With 2021 hardware, transfer
latencies will dominate your wall clock time, especially when using actual network hardware (MPI, even with InfiniBand). Note that this is not a question of bandwidth; it is about how much wall clock time is needed to transfer all the messages. (Even if the interface is implemented via shared memory or DMA, not only does copying the data take its time, but the processes need to be informed of the events also; that means context switches or inter-process interrupts or similar.)
In general, there are three different approaches to solve the merge/broadcast/distribute problem (following the local sort). This same problem occurs in distributed molecular dynamics simulators as well, when the simulated volume is spatially divided among the computational nodes.

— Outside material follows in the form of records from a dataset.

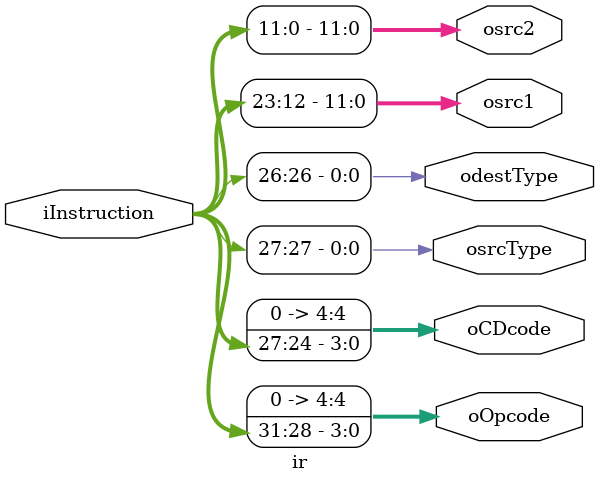
<source format=v>
module ir (
	iInstruction,
	oOpcode,
	oCDcode,  // only for BRA, opcode = 0001
	osrcType, // 0 for reg/mem, 1 for immediate
	odestType, // 0 for reg, 1 for immediate
	osrc1, 
	osrc2
);

input [31:0] iInstruction;
output [4:0] oOpcode, oCDcode;
output osrcType, odestType;
output [11:0] osrc1, osrc2;

assign oOpcode = iInstruction[31:28];
assign oCDcode = iInstruction[27:24];
assign osrcType = iInstruction[27];
assign odestType = iInstruction[26];
assign osrc1 = iInstruction[23:12];
assign osrc2 = iInstruction[11:0];

endmodule
</source>
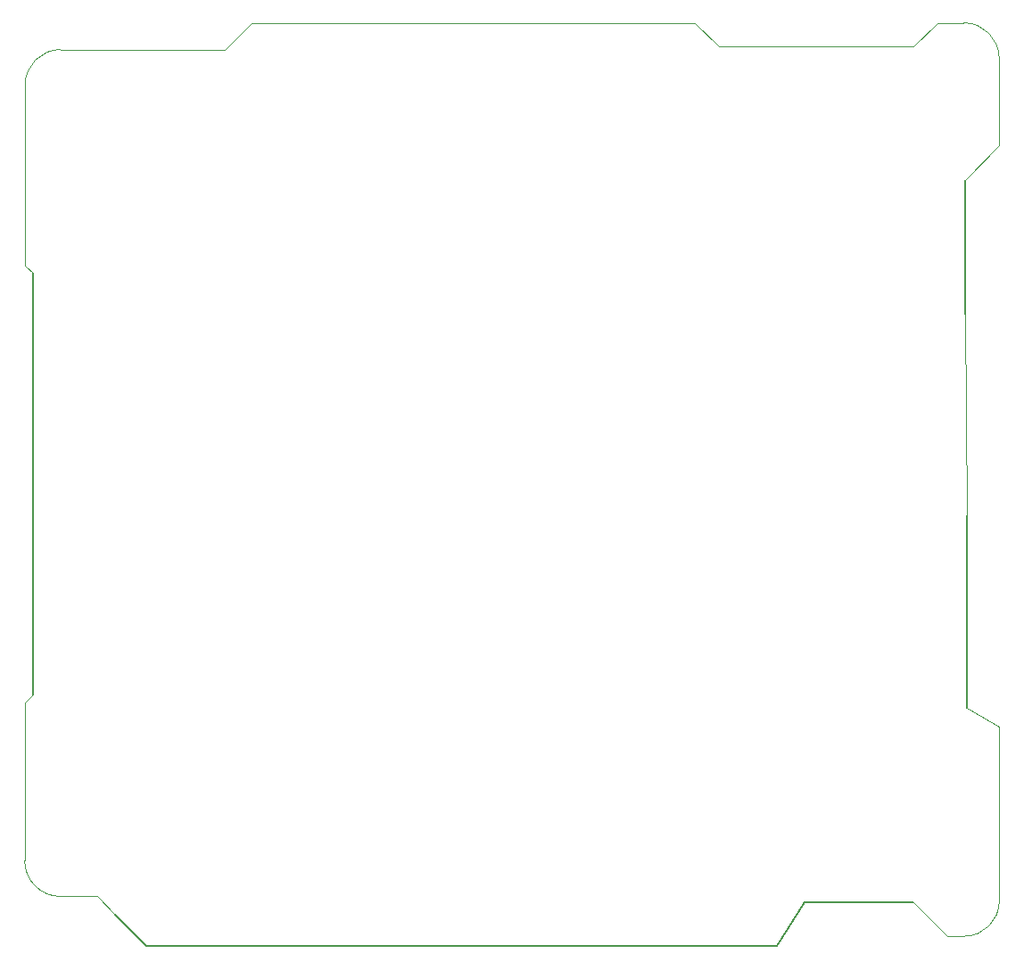
<source format=gbr>
G04 #@! TF.GenerationSoftware,KiCad,Pcbnew,(5.1.2)-2*
G04 #@! TF.CreationDate,2021-11-10T11:25:58-03:00*
G04 #@! TF.ProjectId,MAG_Plus,4d41475f-506c-4757-932e-6b696361645f,rev?*
G04 #@! TF.SameCoordinates,Original*
G04 #@! TF.FileFunction,Profile,NP*
%FSLAX46Y46*%
G04 Gerber Fmt 4.6, Leading zero omitted, Abs format (unit mm)*
G04 Created by KiCad (PCBNEW (5.1.2)-2) date 2021-11-10 11:25:58*
%MOMM*%
%LPD*%
G04 APERTURE LIST*
%ADD10C,0.050000*%
%ADD11C,0.200000*%
G04 APERTURE END LIST*
D10*
X121220000Y-129480000D02*
X122840000Y-129480000D01*
X118030000Y-126290000D02*
X121220000Y-129480000D01*
X52670000Y-45270000D02*
X55210000Y-42730000D01*
X33650000Y-107270000D02*
X34420000Y-106500000D01*
X33700000Y-65780000D02*
X34420000Y-66500000D01*
X97280000Y-42730000D02*
X99550000Y-45000000D01*
X40540000Y-125700000D02*
X37050000Y-125700000D01*
X42230000Y-127430000D02*
X40540000Y-125700000D01*
X120300000Y-42730000D02*
X118030000Y-45000000D01*
X97280000Y-42730000D02*
X55210000Y-42730000D01*
X52670000Y-45270000D02*
X37050000Y-45270000D01*
X123130000Y-107790000D02*
X126160000Y-109540000D01*
X122910000Y-57630000D02*
X126160000Y-54380000D01*
X122790000Y-42730000D02*
X120300000Y-42730000D01*
X126160000Y-46100000D02*
X126160000Y-54380000D01*
X126159986Y-126150292D02*
X126160000Y-109540000D01*
X33650000Y-122300000D02*
X33650000Y-107270000D01*
X33700000Y-48620000D02*
X33700000Y-65780000D01*
X33700000Y-48620000D02*
G75*
G02X37050000Y-45270000I3350000J0D01*
G01*
X122790000Y-42730000D02*
G75*
G02X126160000Y-46100000I0J-3370000D01*
G01*
X126159986Y-126150292D02*
G75*
G02X122840000Y-129480000I-3319986J-9708D01*
G01*
X37050000Y-125700000D02*
G75*
G02X33650000Y-122300000I0J3400000D01*
G01*
X123130000Y-89500000D02*
X122910000Y-70380000D01*
X118030000Y-45000000D02*
X99550000Y-45000000D01*
D11*
X122910000Y-57630000D02*
X122910000Y-70380000D01*
X123130000Y-89500000D02*
X123130000Y-107790000D01*
X118030000Y-126290000D02*
X107640000Y-126290000D01*
X105090000Y-130390000D02*
X45190000Y-130390000D01*
X107640000Y-126290000D02*
X105090000Y-130390000D01*
X34420000Y-106500000D02*
X34420000Y-66500000D01*
X45190000Y-130390000D02*
X42230000Y-127430000D01*
M02*

</source>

- You find out the pivot points in the sorted data (first and last entry in the sorted data per node), and have each node distribute their data directly to the target nodes
- You merge the data as e.g a binary tree (in pairs), with the root of the tree broadcasting or distributing the completely sorted and merged data to all others
- You have each node broadcast the data (as all-recipient messages) to each other node.
The first one has the least amount of I/O, but the problem of finding the pivot points in the distributed data is nontrivial. However, usually the pivot points do not need to be exactly correct, as the balance between nodes does not need to be exact, and a few percent difference in the dataset sizes is perfectly acceptable. Thus, various histogram methods with perhaps a post-distribution balancing pass between neighboring nodes (in the sort order) can be quite effective, but complex to implement.
The second one has (log
k nodes) levels, but on each level, the messages are passed pairwise (or within the merge group, to the shared parent node). This means that most messages are independent, and don't need to be routed through a common choke point, so better use of the theoretical bandwidth available is achieved. The downside is that only a few nodes will do the merge pass, and most nodes will only do the local sort, then send the sorted data to their parent, and then just sit and wait to receive the completed dataset from the root; and the passing of data from root to each node may be a severe performance bottleneck.
(A binary tree merge will have half the nodes idle in the initial level, so in real life, you might wish to reuse nodes and transfer extra data, just so that as many nodes are doing useful work at each level, and the level count as small as possible.)
The third one is the obvious one if the sorted data is to be duplicated on all nodes, assuming the message passing interface does support "broadcast", or all-recipient messages. For MPI implementations, the details vary even at runtime, but it is a rather common operation, so something to consider when implementing ones own message passing stuff. The simplest "broadcast" implementation is to use a ring, with each node receiving only from the previous node, and sending only to the next node, and each node sending their locally sorted data first, then forwarding the (node count - 1) sorted subsets they receive to the next one, and while doing the I/O, doing a merge pass on their current datasets, ending up with the complete dataset at end. Next simplest is a tree/graph approach, similar to the second step, where each node distributes their own data to two or more designated nodes; this has the same number of transfers, but fewer steps/levels. Best is kernel or hardware routing support, of course.
A real-world MPI example should really be run on real distributed hardware, since using e.g. OpenMPI on a single x86-64 or ARM computer implements the message passing using shared memory; I'm not aware of OpenMPI support for artificially delayed I/O for testing, although that'd be real nice. (That is, an adjustable millisecond/sub-millisecond delay, wall-clock time, before the recipient is notified the transfer is complete, to simulate network latencies.)